# [What you should do]
The records are set out below this line. Return exactly the lines from the one containing "Gene ontology enrichment" through the last, and exclude the pictures.

[Collected data entries]
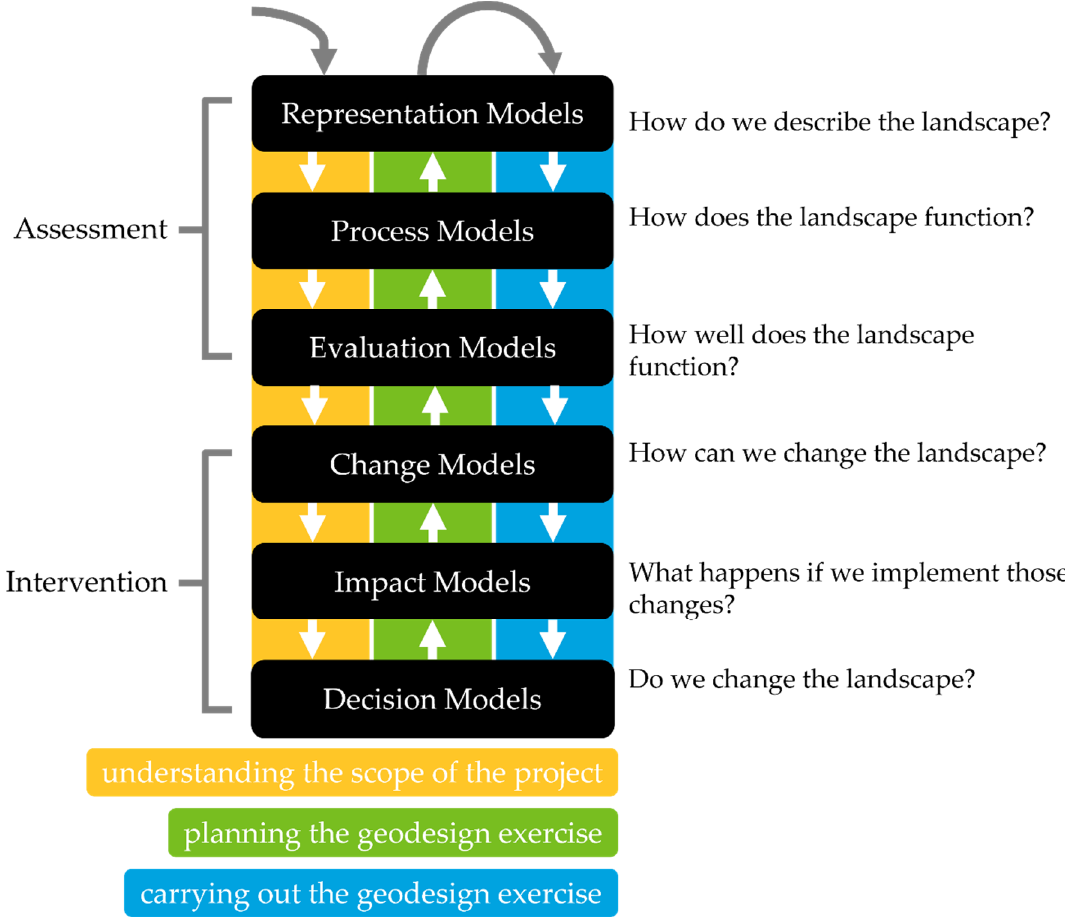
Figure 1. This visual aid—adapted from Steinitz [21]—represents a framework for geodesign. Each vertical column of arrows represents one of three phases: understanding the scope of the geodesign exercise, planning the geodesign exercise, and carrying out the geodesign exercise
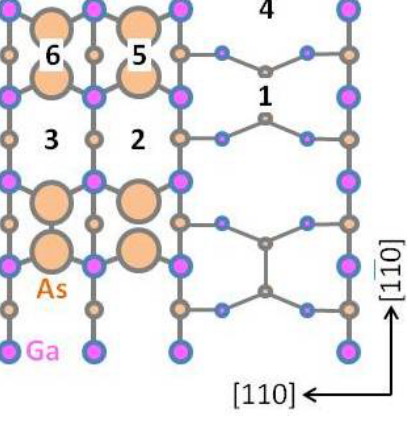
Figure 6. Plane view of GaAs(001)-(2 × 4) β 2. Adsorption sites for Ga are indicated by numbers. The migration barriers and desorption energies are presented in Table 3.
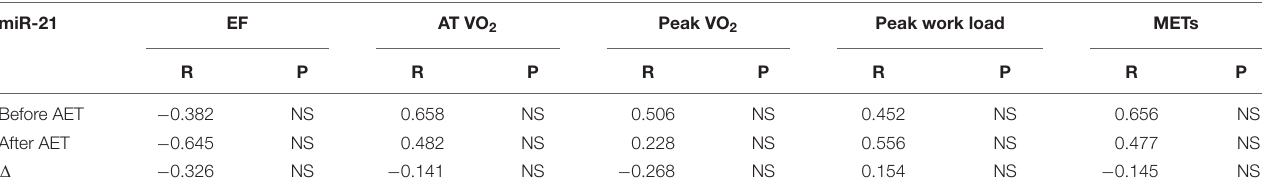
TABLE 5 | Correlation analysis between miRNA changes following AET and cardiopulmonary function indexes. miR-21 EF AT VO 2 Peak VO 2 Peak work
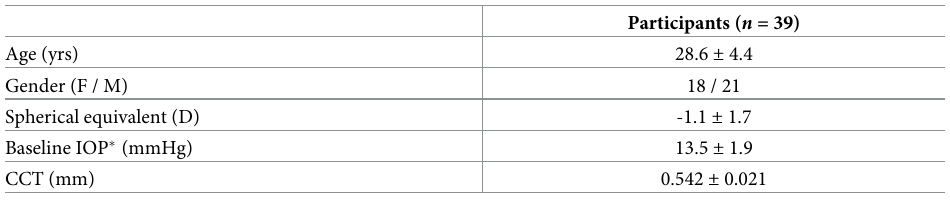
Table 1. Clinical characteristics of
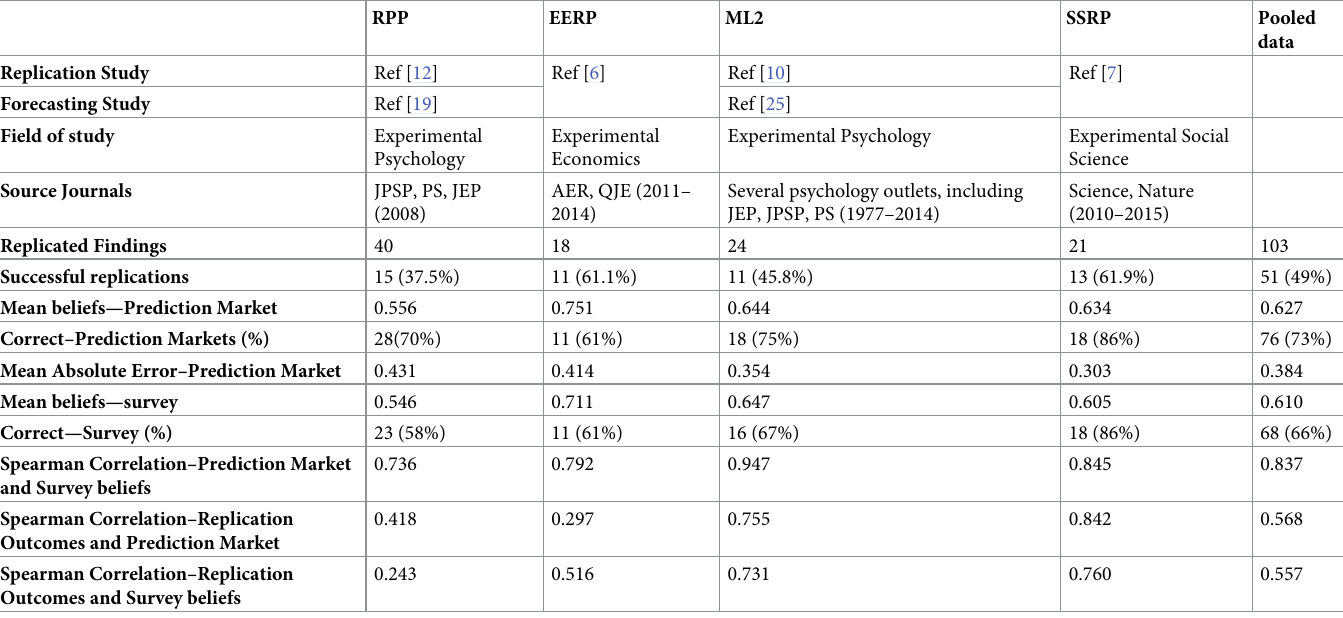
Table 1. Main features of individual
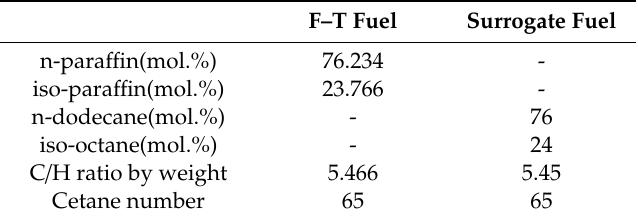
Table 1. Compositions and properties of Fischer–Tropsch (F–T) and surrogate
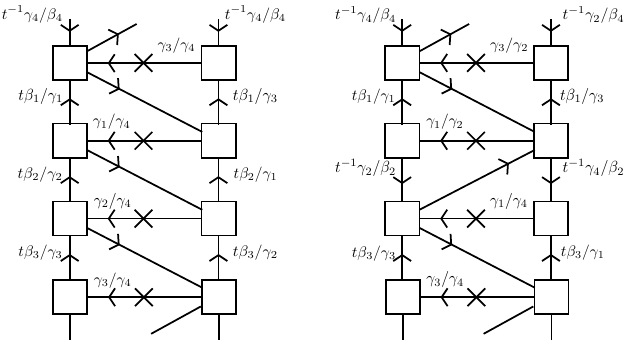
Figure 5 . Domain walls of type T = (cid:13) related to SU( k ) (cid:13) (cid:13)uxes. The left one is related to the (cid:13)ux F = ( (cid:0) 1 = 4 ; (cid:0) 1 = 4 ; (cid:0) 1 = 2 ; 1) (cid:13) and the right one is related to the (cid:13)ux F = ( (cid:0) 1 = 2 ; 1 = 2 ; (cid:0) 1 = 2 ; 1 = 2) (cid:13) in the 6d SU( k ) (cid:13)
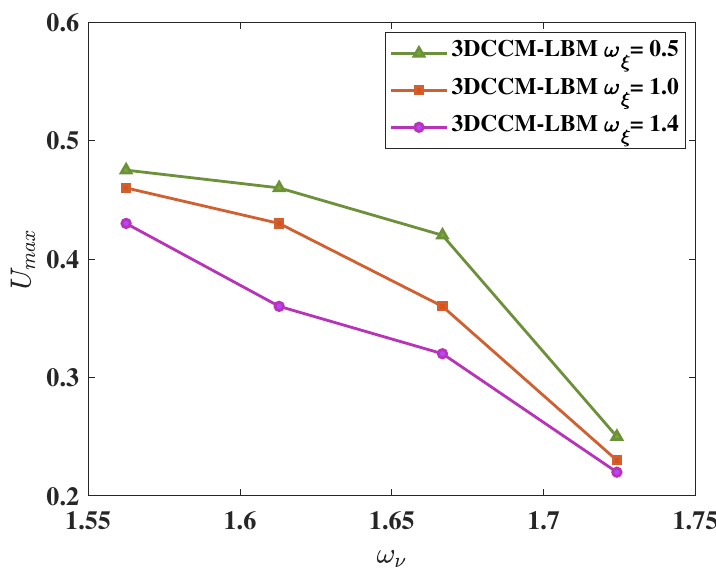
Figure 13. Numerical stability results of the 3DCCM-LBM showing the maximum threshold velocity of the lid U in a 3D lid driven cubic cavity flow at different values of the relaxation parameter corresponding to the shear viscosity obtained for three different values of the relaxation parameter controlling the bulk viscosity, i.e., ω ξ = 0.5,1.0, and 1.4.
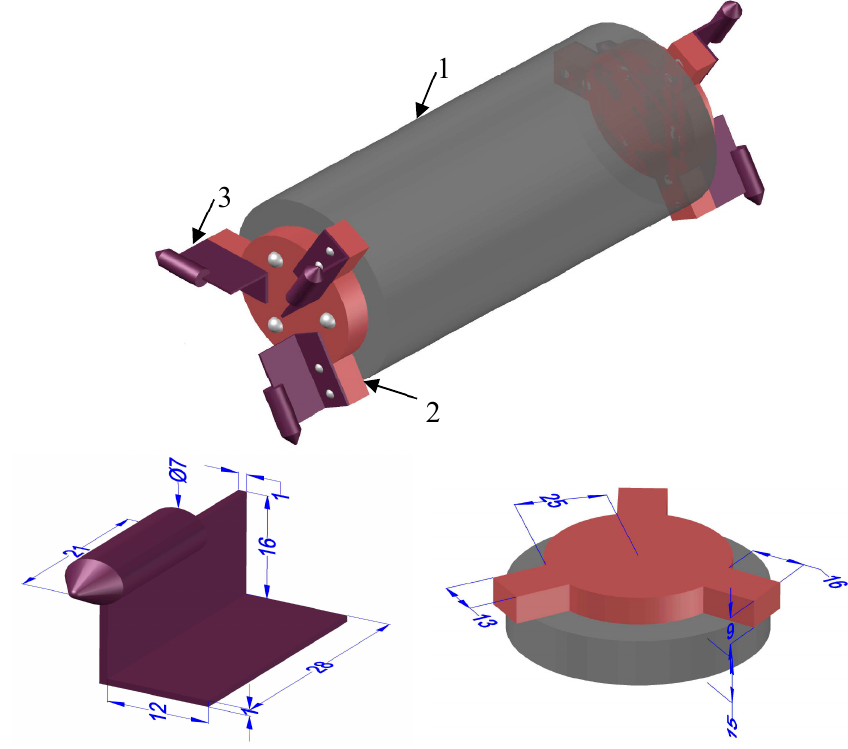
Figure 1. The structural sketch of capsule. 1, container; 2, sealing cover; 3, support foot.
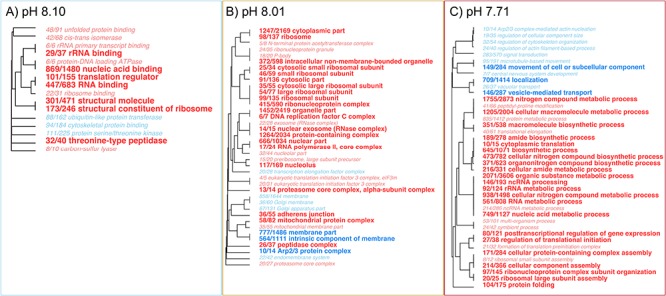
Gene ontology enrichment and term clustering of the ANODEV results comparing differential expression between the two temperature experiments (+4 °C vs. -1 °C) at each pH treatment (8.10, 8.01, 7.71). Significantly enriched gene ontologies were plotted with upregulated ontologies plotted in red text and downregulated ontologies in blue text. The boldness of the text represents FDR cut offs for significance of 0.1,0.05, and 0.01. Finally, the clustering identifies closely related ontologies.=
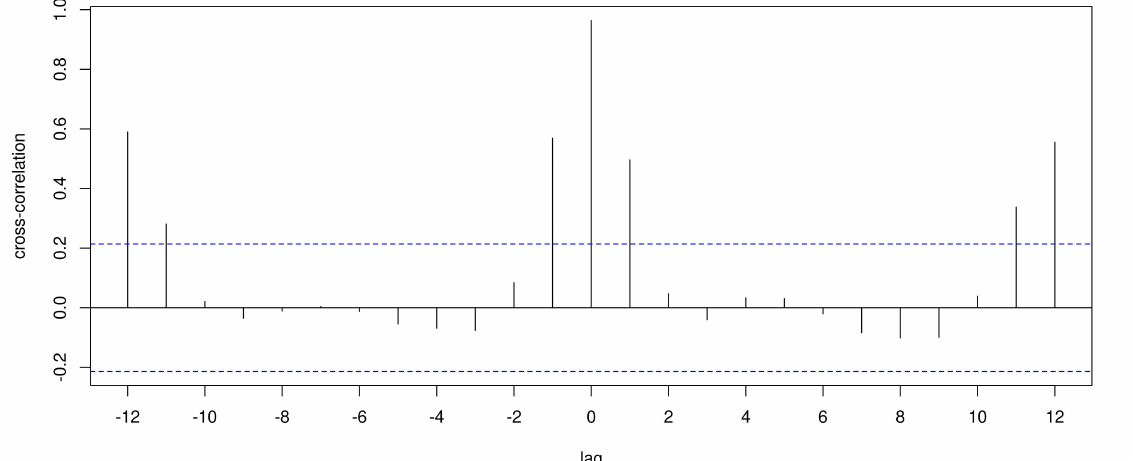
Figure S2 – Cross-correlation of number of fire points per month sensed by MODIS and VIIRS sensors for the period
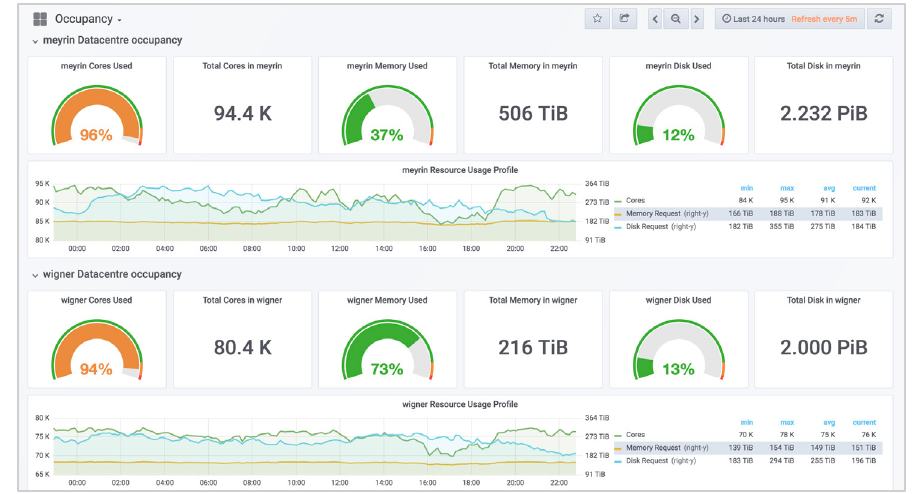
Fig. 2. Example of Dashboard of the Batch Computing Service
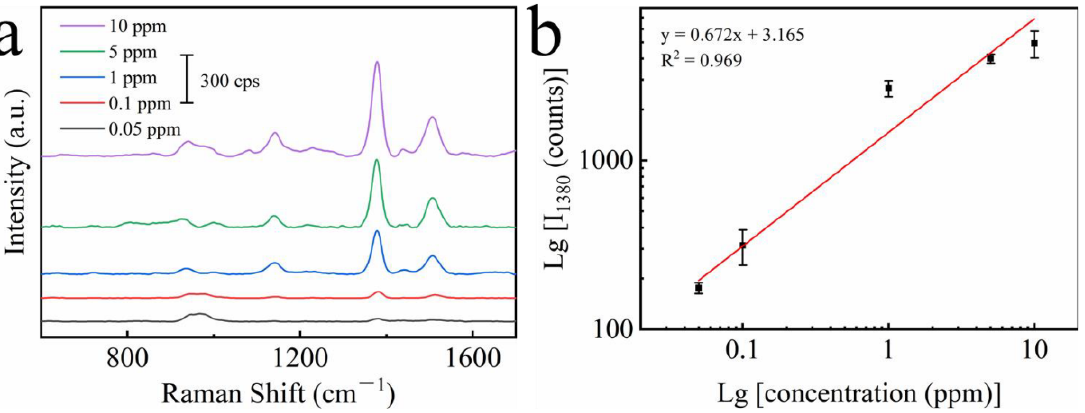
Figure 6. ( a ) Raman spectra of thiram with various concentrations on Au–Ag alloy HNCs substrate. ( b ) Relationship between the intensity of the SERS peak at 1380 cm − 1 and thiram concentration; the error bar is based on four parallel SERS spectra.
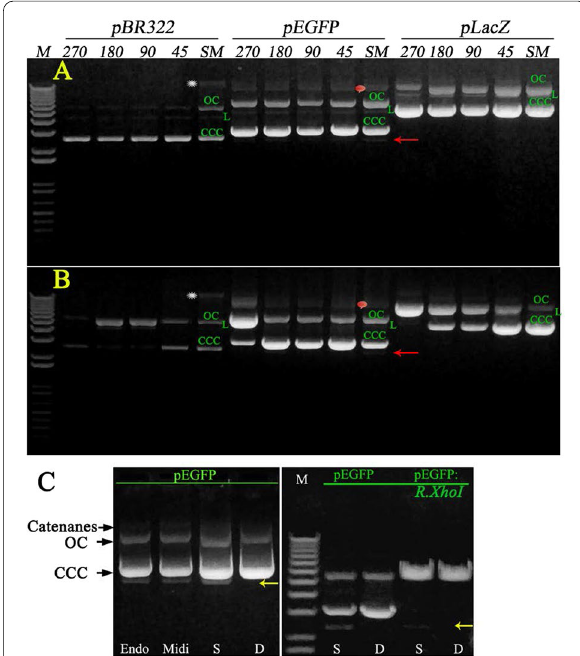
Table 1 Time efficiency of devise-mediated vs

# [Solution]
Gene ontology enrichment and term clustering of the ANODEV results comparing differential expression between the two temperature experiments (+4 °C vs. -1 °C) at each pH treatment (8.10, 8.01, 7.71). Significantly enriched gene ontologies were plotted with upregulated ontologies plotted in red text and downregulated ontologies in blue text. The boldness of the text represents FDR cut offs for significance of 0.1,0.05, and 0.01. Finally, the clustering identifies closely related ontologies.=
Figure S2 – Cross-correlation of number of fire points per month sensed by MODIS and VIIRS sensors for the period
Fig. 2. Example of Dashboard of the Batch Computing Service
Figure 6. ( a ) Raman spectra of thiram with various concentrations on Au–Ag alloy HNCs substrate. ( b ) Relationship between the intensity of the SERS peak at 1380 cm − 1 and thiram concentration; the error bar is based on four parallel SERS spectra.
Table 1 Time efficiency of devise-mediated vs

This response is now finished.